Legal and ethical frameworks, usage rights

Researchers adopt a responsible approach to the constitutionally guaranteed freedom of research. They comply with rights and obligations, particularly those arising from legal requirements and contracts with third parties, and where necessary seek approvals and ethics statements and present these when required. With regard to research projects, the potential consequences of the research should be evaluated in detail and the ethical aspects should be assessed. The legal framework of a research project includes documented agreements on usage rights relating to data and results generated by the project.


Researchers maintain a continual awareness of the risks associated with the misuse of research results. Their responsibility is not limited to compliance with legal requirements but also includes an obligation to use their knowledge, experience and skills such that risks can be recognised, assessed and evaluated. They pay particular attention to the aspects associated with security-relevant research (dual use). HEIs and non-HEI research institutions are responsible for ensuring that their members’ and employees’ actions comply with regulations and promote this through suitable organisational structures. They develop binding ethical guidance and policies and define procedures to assess ethical issues relating to research projects.

Where possible and practicable, researchers conclude documented agreements on usage rights at the earliest possible point in a research project.

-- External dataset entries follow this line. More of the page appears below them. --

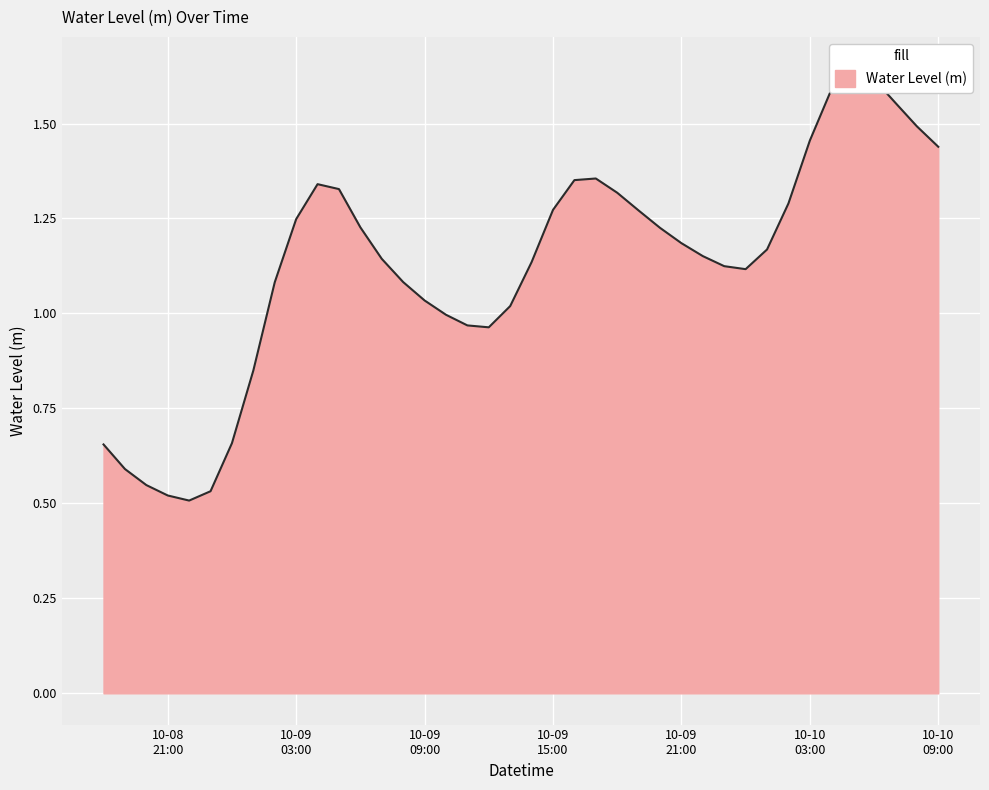

Rank the categories by value from highest to lowest.

2024-10-10 05:00:00, 2024-10-10 06:00:00, 2024-10-10 04:00:00, 2024-10-10 07:00:00, 2024-10-10 08:00:00, 2024-10-10 03:00:00, 2024-10-10 09:00:00, 2024-10-09 17:00:00, 2024-10-09 16:00:00, 2024-10-09 04:00:00, 2024-10-09 05:00:00, 2024-10-09 18:00:00, 2024-10-10 02:00:00, 2024-10-09 15:00:00, 2024-10-09 19:00:00, 2024-10-09 03:00:00, 2024-10-09 06:00:00, 2024-10-09 20:00:00, 2024-10-09 21:00:00, 2024-10-10 01:00:00, 2024-10-09 22:00:00, 2024-10-09 07:00:00, 2024-10-09 14:00:00, 2024-10-09 23:00:00, 2024-10-10 00:00:00, 2024-10-09 08:00:00, 2024-10-09 02:00:00, 2024-10-09 09:00:00, 2024-10-09 13:00:00, 2024-10-09 10:00:00, 2024-10-09 11:00:00, 2024-10-09 12:00:00, 2024-10-09 01:00:00, 2024-10-09 00:00:00, 2024-10-08 18:00:00, 2024-10-08 19:00:00, 2024-10-08 20:00:00, 2024-10-08 23:00:00, 2024-10-08 21:00:00, 2024-10-08 22:00:00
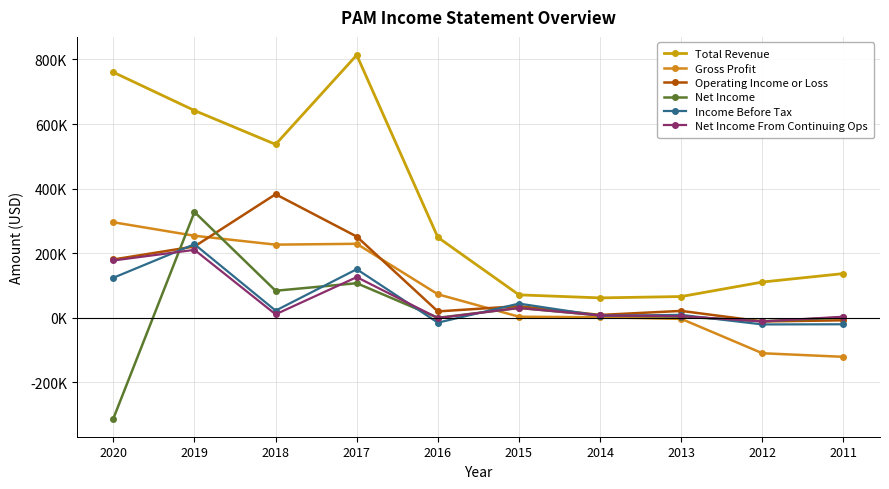

At which label is Net Income closest to 7750?

2014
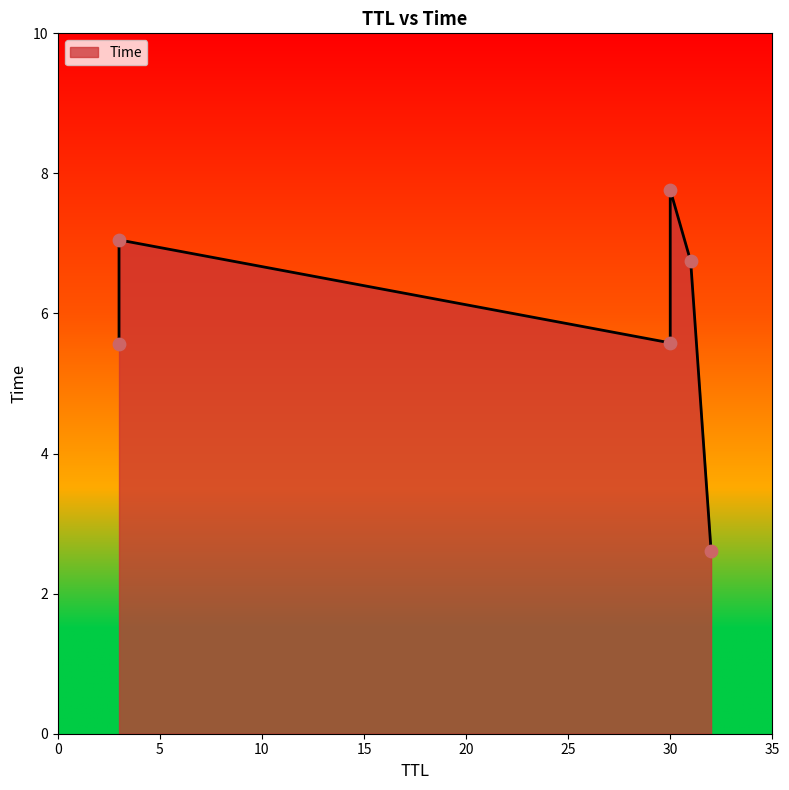

What is the change in value from 30 to 3?

+1.5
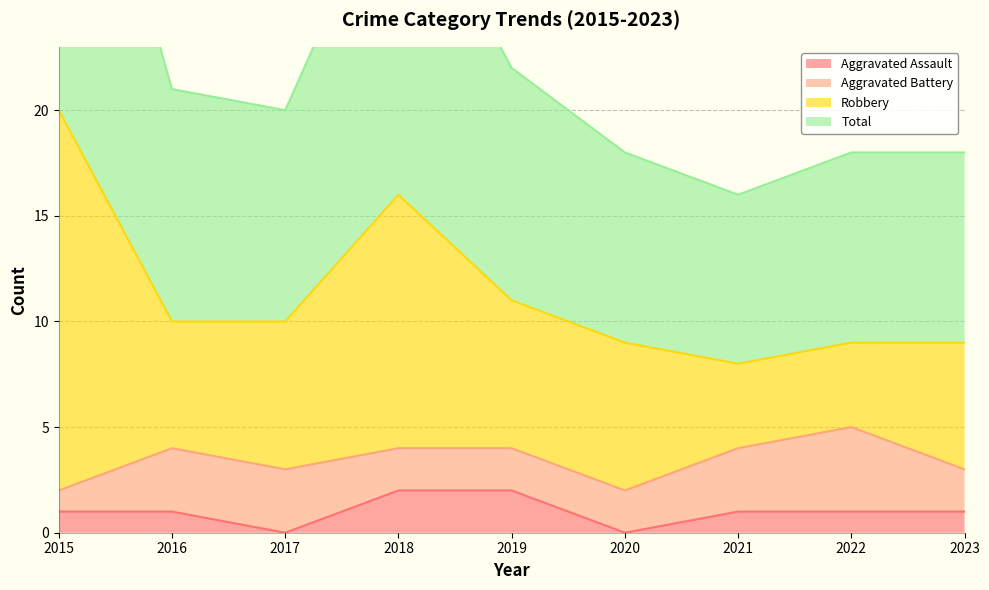

True or false: Total has a value of 40 at 2015.

True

Documented agreements are especially useful when multiple academic and/or non-academic institutions are involved in a research project or when it is likely that a researcher will move to a different institution and continue using the data he or she generated for his or her own research purposes. In particular, the researcher who collected the data is entitled to use them. During a research project, those entitled to use the data decide whether third parties should have access to them (subject to data protection regulations).

The dual use problem in mathematics

In many cases, basic research in both theoretical and applied mathematics has the potential to be significant to security-related research as well (possibly not until later). Just as a knife as a cutting tool can always be used as a weapon too, mathematical methods investigated in the field of control theory, for example, can often be used for both peaceful and military purposes. The same applies in the field of number theory with regard to its application in the fields of cryptography and coding theory. The answer to this cannot be a general ban on basic mathematical research of course.

However, aspects and issues regarding security-related research should be addressed in accordance with the applicable rules and laws when there is evidence of the potential concrete applicability of mathematical research in security-related areas. Indications might include the field of application targeted by the researchers themselves, or else their own previous research background or that of cooperation partners. In the case of cooperative projects, one point that should always be taken into consideration and indeed critically questioned is whether the participating institutions or their sponsors or funders aim to achieve or even require the utilisation of research results in a security-related context.